Guard taking steps to defeat ongoing enemy: sexual assault

By Tech. Sgt. Erich B. Smith National Guard Bureau

ARLINGTON, Va. – Recognizing sexual assault as a serious threat to military professionalism and readiness, the chief of the National Guard Bureau re-emphasized the National Guard's commitment to "eradicate this scourge from our ranks," in a memorandum signed in June.

Air Force Gen. Joseph Lengyel wrote in the memo to Guard members that to wipe out sexual assault, the Guard has an obligation, "to establish an effective prevention-driven culture and improved system of accountability."

Air Force Lt. Col. Roxanne Toy, NGB's Sexual Assault and Prevention program division chief, said creating that culture of prevention requires a unit-based climate of trust.

"Trust is the fabric that binds the military together," she said. "We have to have a 360-degree view of trust – with our leaders, our subordinates and our peers. When trust is lost in any one of those, it's detrimental to our readiness."

While Guard members need to take initiative to model ethical and legal behavior at home and in the workplace, Toy said that behavior online is just as paramount in combatting sexual assault.

"If we tolerate online bullying, hazing and harassing, it builds a culture that could lead to sexual assault," she said.

To build a prevention mentality, Toy said, the NGB's SAPR office established the hashtag #notjustApril to generate and maintain awareness at the forefront of Guard member's minds.

"This is about year-round engagement involving prevention and bringing awareness to all levels of the National Guard while emphasizing that sexual assault is a crime not a program," Toy said.

Toy also said the Guard is transforming its approach to sexual assault prevention away from a training and checking-the-box perspective to a training perspective to walking the walk to eradicate undesirable behaviors that erode trust.

"People are numb to training," Toy said, "so we need a prevention mindset to reach everyone at all levels…strategic, operational as well as tactical levels."

In keeping with a centralized planning and decentralized execution approach, she said the NGB is currently working with the Department of Defense to create working groups that strictly address sexual assault prevention.

"We are not just focusing on response and recovery," Toy said. "Now we are moving toward prevention, looking at this from every angle with the troops in the field on how to interrupt criminal thoughts before they become criminal acts, which prevents this crime." Each victim of sexual assault who files an official report of sexual assault is assigned a victim's advocate who facilitates care and provides referrals and support to the victim. The support, Toy added, includes providing information, and available options and resources, to allow the victim to make informed decisions about his or her case.

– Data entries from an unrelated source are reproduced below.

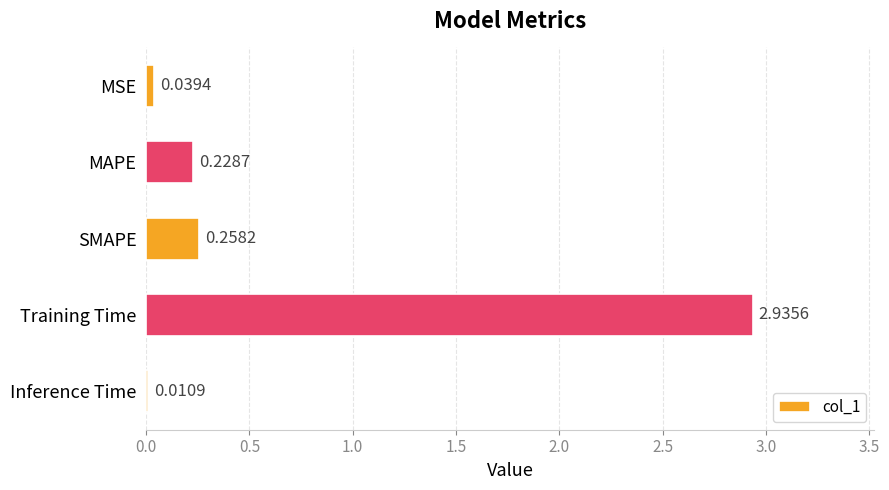

What is the average value?

0.7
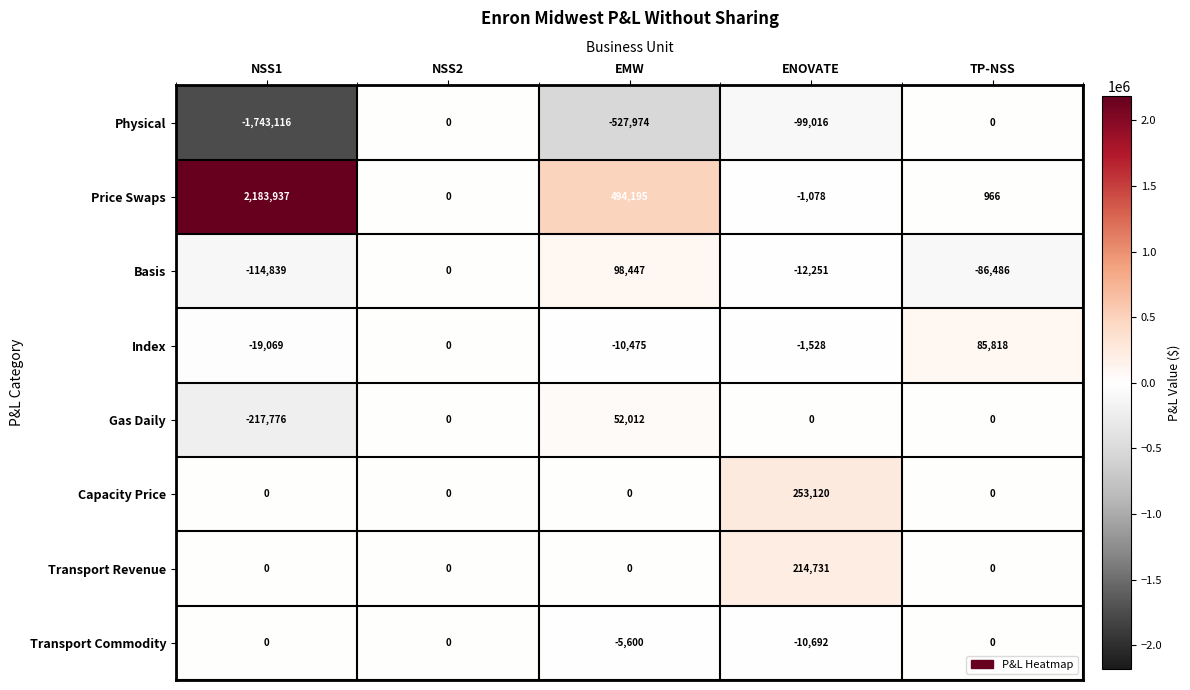

What is the sum of the Physical values at EMW and NSS2?

-527974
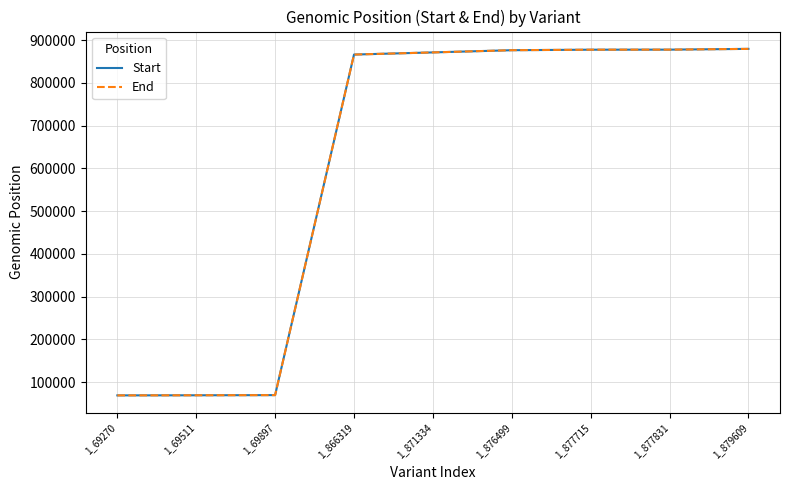

Reading left to right, extract all data points from this chart.

Start: 69270	69511	69897	866319	871334	876499	877715	877831	879609
End: 69270	69511	69897	866319	871334	876499	877715	877831	879609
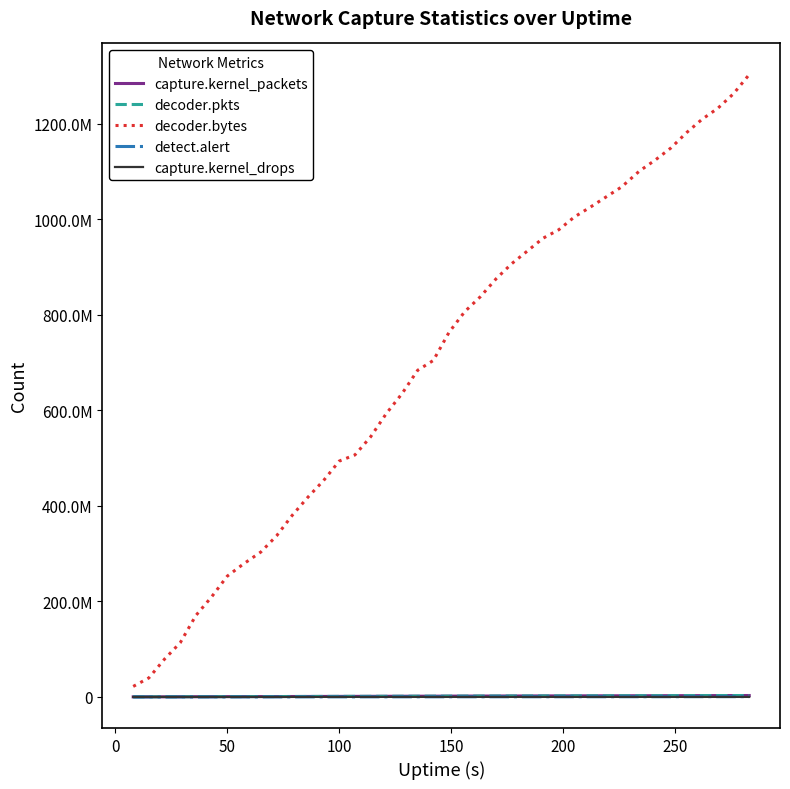

What is the difference between the maximum and second lowest values in the capture.kernel_drops series?

858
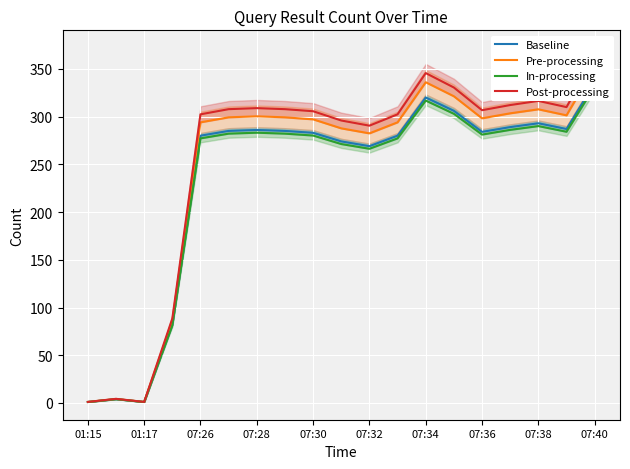

What are all the series names shown in the legend?

Baseline, Pre-processing, In-processing, Post-processing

She said this process helps ensure sexual assault victims do not feel isolated.

"It's a very heavy feeling and victims need to know they are not alone," Toy said.

It is vital that all Guard units continue addressing the needs of the victim without losing focus on tackling the problem, she said. Creating an evidence-based prevention program will go a long way to reduce the number of victims over time, she added.

The memo from Lengyel was sent to Guard members in conjunction with a separate memo from Defense Secretary Jim Mattis, highlighting the wider DoD policy of eliminating sexual assaults in the military.

"He [Mattis] remarked that combat casualties are intrinsic to our military duties, but a single casualty of sexual assault is not," Lengyel said.

The NGB memo, Toy said, reinforces the Guard's deliberate focus and support of the Defense Secretary's resolve to end sexual assault within the military, and the role each Guard member plays in supporting Mattis' expectations from the troops.

"It [the memorandum] reminds each Guard member of the role he or she must play in the fight against this crime," she said. "By forming a united front, with everyone taking positive steps to stop sexual assault and rooting out perpetrators, the National Guard can defeat this enemy."